Рудин посмотрел молча на Лежнева и тихо покачал головой.

Лежнев хотел было что-то сказать и провел рукой по лицу.

– Итак, ты едешь в деревню? – спросил он наконец.

– В деревню.

– Да разве у тебя осталась деревня?

– Там что-то такое осталось. Две души с половиною. Угол есть, где умереть. Ты, может быть, думаешь в эту минуту: «И тут не обошелся без фразы!» Фраза, точно, меня сгубила, она заела меня, я до конца не мог от нее отделаться. Но то, что я сказал, не фраза. Не фраза, брат, эти белые волосы, эти морщины; эти прорванные локти – не фраза. Ты всегда был строг ко мне, и ты был справедлив; но не до строгости теперь, когда уже все кончено, и масла в лампаде нет, и сама лампада разбита, и вот-вот сейчас докурится фитиль… Смерть, брат, должна примирить наконец…

Лежнев вскочил.

– Рудин! – воскликнул он, – зачем ты мне это говоришь? Чем я заслужил это от тебя? Что я за судья такой, и что бы я был за человек, если б, при виде твоих впалых щек и морщин, слово: фраза – могло прийти в голову? Ты хочешь знать, что я думаю о тебе? Изволь! Я думаю: вот человек… с его способностями, чего бы не мог он достигнуть, какими земными выгодами не обладал бы теперь, если б захотел!.. а я его встречаю голодным, без пристанища…

– Я возбуждаю твое сожаление, – промолвил глухо Рудин.

– Нет, ты ошибаешься. Ты уважение мне внушаешь – вот что. Кто тебе мешал проводить годы за годами у этого помещика, твоего приятеля, который, я вполне уверен, если б ты только захотел под него подлаживаться, упрочил бы твое состояние? Отчего ты не мог ужиться в гимназии, отчего ты – странный человек! – с какими бы помыслами ни начинал дело, всякий раз непременно кончал его тем, что жертвовал своими личными выгодами, не пускал корней в недобрую почву, как она жирна ни была?

– Я родился перекати-полем, – продолжал Рудин с унылой усмешкой. – Я не могу остановиться.

– Это правда: но ты не можешь остановиться не оттого, что в тебе червь живет, как ты сказал мне сначала… Не червь в тебе живет, не дух праздного беспокойства: огонь любви к истине в тебе горит, и, видно, несмотря на все твои дрязги, он горит в тебе сильнее, чем во многих, которые даже не считают себя эгоистами, а тебя, пожалуй, называют интриганом.
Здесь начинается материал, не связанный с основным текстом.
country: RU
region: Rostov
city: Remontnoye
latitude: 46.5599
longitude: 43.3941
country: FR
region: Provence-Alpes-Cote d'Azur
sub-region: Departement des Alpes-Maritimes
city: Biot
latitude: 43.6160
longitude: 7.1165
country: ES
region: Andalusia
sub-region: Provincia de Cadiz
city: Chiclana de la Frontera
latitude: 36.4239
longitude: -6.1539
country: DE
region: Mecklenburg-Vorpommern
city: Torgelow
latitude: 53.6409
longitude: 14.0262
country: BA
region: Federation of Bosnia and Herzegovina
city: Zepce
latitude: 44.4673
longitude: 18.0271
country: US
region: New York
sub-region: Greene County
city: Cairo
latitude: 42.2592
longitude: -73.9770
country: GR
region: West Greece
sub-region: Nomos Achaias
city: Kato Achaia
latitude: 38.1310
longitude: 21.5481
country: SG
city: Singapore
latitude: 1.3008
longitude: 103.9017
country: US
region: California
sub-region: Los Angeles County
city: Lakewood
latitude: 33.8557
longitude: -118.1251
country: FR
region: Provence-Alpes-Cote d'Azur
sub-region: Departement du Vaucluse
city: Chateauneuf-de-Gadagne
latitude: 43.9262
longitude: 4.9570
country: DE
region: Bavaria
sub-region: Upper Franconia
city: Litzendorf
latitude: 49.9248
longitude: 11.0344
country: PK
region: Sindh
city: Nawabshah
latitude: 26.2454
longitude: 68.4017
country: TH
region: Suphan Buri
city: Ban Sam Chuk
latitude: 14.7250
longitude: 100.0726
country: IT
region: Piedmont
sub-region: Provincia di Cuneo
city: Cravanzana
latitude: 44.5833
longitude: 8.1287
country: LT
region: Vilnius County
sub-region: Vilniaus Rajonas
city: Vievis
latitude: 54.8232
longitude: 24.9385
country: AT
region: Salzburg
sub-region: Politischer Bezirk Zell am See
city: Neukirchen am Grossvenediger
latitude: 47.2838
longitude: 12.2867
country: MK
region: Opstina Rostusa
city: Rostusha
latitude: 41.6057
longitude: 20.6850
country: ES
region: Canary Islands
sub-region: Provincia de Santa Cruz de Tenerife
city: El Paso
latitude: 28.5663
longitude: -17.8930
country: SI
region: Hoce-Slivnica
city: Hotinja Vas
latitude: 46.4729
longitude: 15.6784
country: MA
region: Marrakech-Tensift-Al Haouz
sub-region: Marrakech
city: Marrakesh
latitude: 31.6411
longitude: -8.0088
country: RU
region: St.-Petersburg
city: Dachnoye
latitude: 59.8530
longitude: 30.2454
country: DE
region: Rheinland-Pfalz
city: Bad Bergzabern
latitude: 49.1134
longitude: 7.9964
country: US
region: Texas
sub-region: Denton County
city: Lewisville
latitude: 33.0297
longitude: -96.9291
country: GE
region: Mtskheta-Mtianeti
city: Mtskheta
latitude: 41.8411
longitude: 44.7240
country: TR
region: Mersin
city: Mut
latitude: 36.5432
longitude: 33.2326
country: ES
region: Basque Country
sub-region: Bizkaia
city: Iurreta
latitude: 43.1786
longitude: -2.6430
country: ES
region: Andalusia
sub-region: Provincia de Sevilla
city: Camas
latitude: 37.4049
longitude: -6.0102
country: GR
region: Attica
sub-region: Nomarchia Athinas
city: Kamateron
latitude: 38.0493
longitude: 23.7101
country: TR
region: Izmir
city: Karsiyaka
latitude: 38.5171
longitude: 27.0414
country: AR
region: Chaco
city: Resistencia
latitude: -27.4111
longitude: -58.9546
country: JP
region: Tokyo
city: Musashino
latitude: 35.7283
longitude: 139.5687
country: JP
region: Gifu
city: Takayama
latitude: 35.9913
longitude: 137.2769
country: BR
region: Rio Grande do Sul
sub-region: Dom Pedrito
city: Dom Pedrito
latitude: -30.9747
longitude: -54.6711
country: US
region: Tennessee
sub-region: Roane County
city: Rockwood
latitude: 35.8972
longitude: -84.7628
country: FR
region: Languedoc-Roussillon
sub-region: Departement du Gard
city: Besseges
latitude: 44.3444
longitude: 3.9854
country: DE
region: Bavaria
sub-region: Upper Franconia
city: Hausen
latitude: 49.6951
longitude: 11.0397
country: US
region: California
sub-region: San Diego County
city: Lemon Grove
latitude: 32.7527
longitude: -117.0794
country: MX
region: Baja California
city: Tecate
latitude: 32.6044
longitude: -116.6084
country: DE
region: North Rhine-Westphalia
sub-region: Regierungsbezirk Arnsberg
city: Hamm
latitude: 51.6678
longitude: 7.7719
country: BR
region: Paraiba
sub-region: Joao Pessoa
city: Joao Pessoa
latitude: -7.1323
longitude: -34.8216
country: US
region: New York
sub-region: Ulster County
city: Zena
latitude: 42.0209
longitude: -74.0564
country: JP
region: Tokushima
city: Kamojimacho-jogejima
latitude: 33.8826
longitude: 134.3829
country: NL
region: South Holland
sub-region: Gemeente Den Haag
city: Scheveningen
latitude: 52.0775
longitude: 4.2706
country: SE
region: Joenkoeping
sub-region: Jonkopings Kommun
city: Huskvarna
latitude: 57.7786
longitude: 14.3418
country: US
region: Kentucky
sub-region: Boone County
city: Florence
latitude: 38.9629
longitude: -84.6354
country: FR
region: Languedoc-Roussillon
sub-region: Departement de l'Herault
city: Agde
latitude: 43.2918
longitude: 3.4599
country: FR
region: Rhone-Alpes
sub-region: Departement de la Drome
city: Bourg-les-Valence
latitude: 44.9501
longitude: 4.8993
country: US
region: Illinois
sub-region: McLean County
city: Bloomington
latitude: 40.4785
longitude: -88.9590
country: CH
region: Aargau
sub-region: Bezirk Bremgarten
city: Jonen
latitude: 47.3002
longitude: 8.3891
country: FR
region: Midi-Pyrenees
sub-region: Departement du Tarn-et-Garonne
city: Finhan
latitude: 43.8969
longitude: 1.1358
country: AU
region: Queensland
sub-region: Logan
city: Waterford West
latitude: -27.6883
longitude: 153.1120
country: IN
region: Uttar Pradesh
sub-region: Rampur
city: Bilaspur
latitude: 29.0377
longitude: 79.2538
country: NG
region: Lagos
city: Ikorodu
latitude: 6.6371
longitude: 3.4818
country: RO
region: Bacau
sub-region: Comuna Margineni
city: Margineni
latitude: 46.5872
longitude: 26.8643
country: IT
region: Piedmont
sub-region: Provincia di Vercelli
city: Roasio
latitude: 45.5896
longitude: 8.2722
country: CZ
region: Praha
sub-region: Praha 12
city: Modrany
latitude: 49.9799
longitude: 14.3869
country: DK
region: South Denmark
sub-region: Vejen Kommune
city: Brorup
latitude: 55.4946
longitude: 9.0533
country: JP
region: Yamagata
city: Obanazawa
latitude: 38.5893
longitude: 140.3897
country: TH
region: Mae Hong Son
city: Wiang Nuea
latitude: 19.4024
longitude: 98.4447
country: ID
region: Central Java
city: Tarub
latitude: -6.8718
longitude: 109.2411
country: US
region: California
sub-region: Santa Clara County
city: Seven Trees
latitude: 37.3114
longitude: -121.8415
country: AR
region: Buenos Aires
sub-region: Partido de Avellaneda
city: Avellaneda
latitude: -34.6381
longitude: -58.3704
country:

Да я первый на твоем месте давно бы заставил замолчать в себе этого червя и примирился бы со всем; а в тебе даже желчи не прибавилось, и ты, я уверен, сегодня же, сейчас, готов опять приняться за новую работу, как юноша.

– Нет, брат, я теперь устал, – проговорил Рудин. – С меня довольно.

– Устал! Другой бы умер давно. Ты говоришь, смерть примиряет, а жизнь, ты думаешь, не примиряет? Кто пожил, да не сделался снисходительным к другим, тот сам не заслуживает снисхождения. А кто может сказать, что он в снисхождении не нуждается? Ты сделал, что мог, боролся, пока мог… Чего же больше? Наши дороги разошлись…

– Ты, брат, совсем другой человек, нежели я, – перебил Рудин со вздохом.

– Наши дороги разошлись, – продолжал Лежнев, – может быть, именно оттого, что, благодаря моему состоянию, холодной крови да другим счастливым обстоятельствам, ничто мне не мешало сидеть сиднем да оставаться зрителем, сложив руки, а ты должен был выйти на поле, засучить рукава, трудиться, работать. Наши дороги разошлись… но посмотри, как мы близки друг другу. Ведь мы говорим с тобой почти одним языком, с полунамека понимаем друг друга, на одних чувствах выросли. Ведь уж мало нас остается, брат; ведь мы с тобой последние могикане! Мы могли расходиться, даже враждовать в старые годы, когда еще много жизни оставалось впереди; но теперь, когда толпа редеет вокруг нас, когда новые поколения идут мимо нас, к не нашим целям, нам надобно крепко держаться друг за друга. Чокнемся, брат, и давай-ка по-старинному: Gaudeamus igitur![31]

Приятели чокнулись стаканами и пропели растроганными и фальшивыми, прямо русскими голосами старинную студенческую песню.